Retinal repair by stem cells
Stem cells repopulate the laser injured retina in mouse
Stem cell based therapies may provide treatment avenues for various degenerative disorders of retina and nervous tissue. The neurogenic potential of various types of stem cells has been tested and demonstrated by numerous workers in culture conditions as well as in various disease and injury models of retina and brain. However, side to side comparative analysis has not been carried out about the optimal route of administration for the stem cells. The present study was designed with an objective of investigating the comparative recruitment of Lin-ve BMSCs at the site of laser injury in mouse retina when delivered through intravenous and intravitreal routes.

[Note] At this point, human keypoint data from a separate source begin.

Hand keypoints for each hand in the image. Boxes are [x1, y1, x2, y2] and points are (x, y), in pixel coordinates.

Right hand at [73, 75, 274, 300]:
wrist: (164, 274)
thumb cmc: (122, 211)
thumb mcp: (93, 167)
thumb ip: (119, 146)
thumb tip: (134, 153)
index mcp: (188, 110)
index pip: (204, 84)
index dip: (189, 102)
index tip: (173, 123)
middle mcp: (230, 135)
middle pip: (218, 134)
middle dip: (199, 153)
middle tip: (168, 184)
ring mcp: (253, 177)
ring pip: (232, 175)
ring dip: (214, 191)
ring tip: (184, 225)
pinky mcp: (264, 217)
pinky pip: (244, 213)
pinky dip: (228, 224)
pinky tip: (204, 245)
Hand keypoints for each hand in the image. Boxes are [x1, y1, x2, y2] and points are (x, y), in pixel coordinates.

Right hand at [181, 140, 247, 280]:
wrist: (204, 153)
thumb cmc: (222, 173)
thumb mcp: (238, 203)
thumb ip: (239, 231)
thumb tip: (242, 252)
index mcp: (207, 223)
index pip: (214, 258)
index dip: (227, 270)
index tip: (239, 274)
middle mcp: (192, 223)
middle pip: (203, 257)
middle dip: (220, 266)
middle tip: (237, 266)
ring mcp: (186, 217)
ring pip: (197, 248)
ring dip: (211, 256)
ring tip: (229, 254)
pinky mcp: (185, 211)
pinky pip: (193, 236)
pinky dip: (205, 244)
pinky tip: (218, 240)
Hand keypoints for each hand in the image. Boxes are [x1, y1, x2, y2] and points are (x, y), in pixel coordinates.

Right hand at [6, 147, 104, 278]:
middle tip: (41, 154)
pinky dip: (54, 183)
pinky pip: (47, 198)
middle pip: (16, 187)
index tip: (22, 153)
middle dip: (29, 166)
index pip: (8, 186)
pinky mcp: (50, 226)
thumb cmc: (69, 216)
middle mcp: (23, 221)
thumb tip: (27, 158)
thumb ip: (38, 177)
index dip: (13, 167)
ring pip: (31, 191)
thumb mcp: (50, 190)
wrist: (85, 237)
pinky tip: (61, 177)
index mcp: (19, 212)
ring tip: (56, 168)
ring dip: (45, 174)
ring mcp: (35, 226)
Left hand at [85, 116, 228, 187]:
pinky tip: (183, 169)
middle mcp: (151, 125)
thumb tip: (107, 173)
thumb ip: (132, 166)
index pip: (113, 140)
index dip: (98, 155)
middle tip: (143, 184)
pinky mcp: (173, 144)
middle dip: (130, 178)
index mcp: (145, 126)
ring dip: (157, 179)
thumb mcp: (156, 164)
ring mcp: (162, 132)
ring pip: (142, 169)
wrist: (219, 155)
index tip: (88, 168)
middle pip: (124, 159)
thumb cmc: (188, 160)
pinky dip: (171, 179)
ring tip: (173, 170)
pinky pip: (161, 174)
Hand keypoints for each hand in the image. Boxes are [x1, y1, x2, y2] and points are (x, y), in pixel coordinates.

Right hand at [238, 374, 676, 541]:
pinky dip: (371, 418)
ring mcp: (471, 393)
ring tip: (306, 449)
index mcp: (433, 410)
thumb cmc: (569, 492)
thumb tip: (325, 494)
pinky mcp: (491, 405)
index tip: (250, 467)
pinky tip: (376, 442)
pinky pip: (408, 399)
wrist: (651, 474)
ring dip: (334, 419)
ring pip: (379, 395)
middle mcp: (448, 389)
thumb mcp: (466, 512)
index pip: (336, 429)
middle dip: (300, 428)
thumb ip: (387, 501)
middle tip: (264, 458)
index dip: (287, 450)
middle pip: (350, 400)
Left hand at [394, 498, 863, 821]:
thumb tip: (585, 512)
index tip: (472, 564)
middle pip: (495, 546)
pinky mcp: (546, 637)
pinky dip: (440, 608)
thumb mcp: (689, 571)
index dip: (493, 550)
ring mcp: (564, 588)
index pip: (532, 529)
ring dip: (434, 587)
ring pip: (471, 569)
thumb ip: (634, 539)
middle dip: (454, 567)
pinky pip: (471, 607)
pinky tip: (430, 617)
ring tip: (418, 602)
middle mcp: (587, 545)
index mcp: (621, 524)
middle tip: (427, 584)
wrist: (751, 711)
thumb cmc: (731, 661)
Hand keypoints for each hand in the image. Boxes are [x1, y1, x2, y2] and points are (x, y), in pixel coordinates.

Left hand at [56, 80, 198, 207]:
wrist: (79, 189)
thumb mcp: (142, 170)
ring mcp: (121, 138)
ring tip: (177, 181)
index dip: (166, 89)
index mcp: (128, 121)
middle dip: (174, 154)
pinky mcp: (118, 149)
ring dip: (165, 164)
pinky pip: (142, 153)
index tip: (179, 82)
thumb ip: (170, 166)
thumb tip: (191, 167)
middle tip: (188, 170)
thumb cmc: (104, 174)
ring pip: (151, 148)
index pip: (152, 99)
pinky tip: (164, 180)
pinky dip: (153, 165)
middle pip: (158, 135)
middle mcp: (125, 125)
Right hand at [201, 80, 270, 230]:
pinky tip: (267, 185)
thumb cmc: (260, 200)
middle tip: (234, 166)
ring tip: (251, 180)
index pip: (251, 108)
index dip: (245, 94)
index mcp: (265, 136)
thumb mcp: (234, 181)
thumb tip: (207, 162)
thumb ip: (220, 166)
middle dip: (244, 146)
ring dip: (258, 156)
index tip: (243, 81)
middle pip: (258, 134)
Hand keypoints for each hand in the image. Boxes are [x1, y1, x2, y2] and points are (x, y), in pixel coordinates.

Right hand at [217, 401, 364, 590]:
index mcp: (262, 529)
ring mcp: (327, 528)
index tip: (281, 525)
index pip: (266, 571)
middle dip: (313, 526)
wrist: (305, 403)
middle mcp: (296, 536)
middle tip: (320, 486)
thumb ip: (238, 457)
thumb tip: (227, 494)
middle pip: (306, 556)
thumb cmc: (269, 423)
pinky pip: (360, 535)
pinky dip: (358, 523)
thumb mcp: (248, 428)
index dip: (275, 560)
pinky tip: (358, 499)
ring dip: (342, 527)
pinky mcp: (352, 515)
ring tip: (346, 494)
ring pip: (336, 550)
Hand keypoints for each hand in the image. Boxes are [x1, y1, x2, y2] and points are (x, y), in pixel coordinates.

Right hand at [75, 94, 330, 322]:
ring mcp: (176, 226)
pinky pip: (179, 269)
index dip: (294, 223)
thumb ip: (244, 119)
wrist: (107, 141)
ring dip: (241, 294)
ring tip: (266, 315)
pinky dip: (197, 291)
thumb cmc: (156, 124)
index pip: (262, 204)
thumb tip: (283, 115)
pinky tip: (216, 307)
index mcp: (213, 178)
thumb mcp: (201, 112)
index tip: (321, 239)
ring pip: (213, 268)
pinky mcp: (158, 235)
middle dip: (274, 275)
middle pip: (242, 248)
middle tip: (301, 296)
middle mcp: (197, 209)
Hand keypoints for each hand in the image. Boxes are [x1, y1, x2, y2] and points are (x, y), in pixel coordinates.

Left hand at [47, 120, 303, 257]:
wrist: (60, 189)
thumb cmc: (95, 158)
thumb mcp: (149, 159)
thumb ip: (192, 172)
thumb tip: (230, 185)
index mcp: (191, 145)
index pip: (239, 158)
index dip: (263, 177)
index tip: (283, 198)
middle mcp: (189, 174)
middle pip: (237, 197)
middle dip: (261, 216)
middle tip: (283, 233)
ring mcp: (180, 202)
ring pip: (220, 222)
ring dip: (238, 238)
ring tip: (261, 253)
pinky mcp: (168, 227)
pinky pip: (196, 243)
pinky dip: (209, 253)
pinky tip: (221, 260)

The laser injury model of mouse retina provides a unique platform to induce optimal injury at RPE-photoreceptor junction. We purified Lin-ve BMSCs from mouse bone marrow by using MACS and then characterized these by FACS for Sca-1+ve stem cells. Enriched Lin-ve BMSCs were labeled with CFDA dye and transplanted through intravenous and intravitreal routes and their homing capacity was compared at various time points. The effect of varying the dose of transplanted cells (50,000, 100,000 and 150,000 cells) on homing capacity was also investigated. Lin-ve BMSCs showed incorporation into various layers of laser injured retina by both intravitreal and intravenous routes. However, the BMSCs transplanted through intravenous route showed migration to the injury site as early as 4 days in comparison to intravitreal route. A dose of 50,000 transplanted cells resulted in better incorporation and survival when compared to 150,000 cells. Retinal injury attracts stem cell recruitment and facilitates interaction of donor cells with stem cell niche around the injury site. The laser injury mouse model is a reproducible preclinical screening tool lending credibility to validate biotherapeutics. The model provides unique information about the route and dose of administration of stem cells that should be optimized according to the nature of disease before any clinical transplantation is planned. We are planning to test additional drugs, including some derived from Antarctica corals and sponges, and stem cells from other sources for their efficacy.
Stem cells repopulate the laser injured retina in mouse.
Laser injury has been used extensively in various retinal degeneration models. We have used this model to create an animal model of Bruch’s rupture and subsequently the retinal pigment epithelium, which leads to vision impairment and finally vision loss. This model was evaluated through Electrophysiological and molecular check points. Two different sources of stem cells viz. lineage negative stem cells derived from human umbilical cord blood and neurospheres derived from human fetal pigmented ciliary epithelium, were compared for their efficacy in the reversal or therapy of the artificially induced vision loss. The two different sources were transplanted in the closest vicinity of the injury created, through the high risk sub retinal injections. The transplantation of the stem cells were done under the neural retina, above the RPE, and were analyzed for their homing efficacy. We hope to analyse if there is any cell replacement potential of this model for photoreceptors and/or any paracrine effects of the transplanted stem cells. The model is available for collaborators to validate their discovery phase molecules.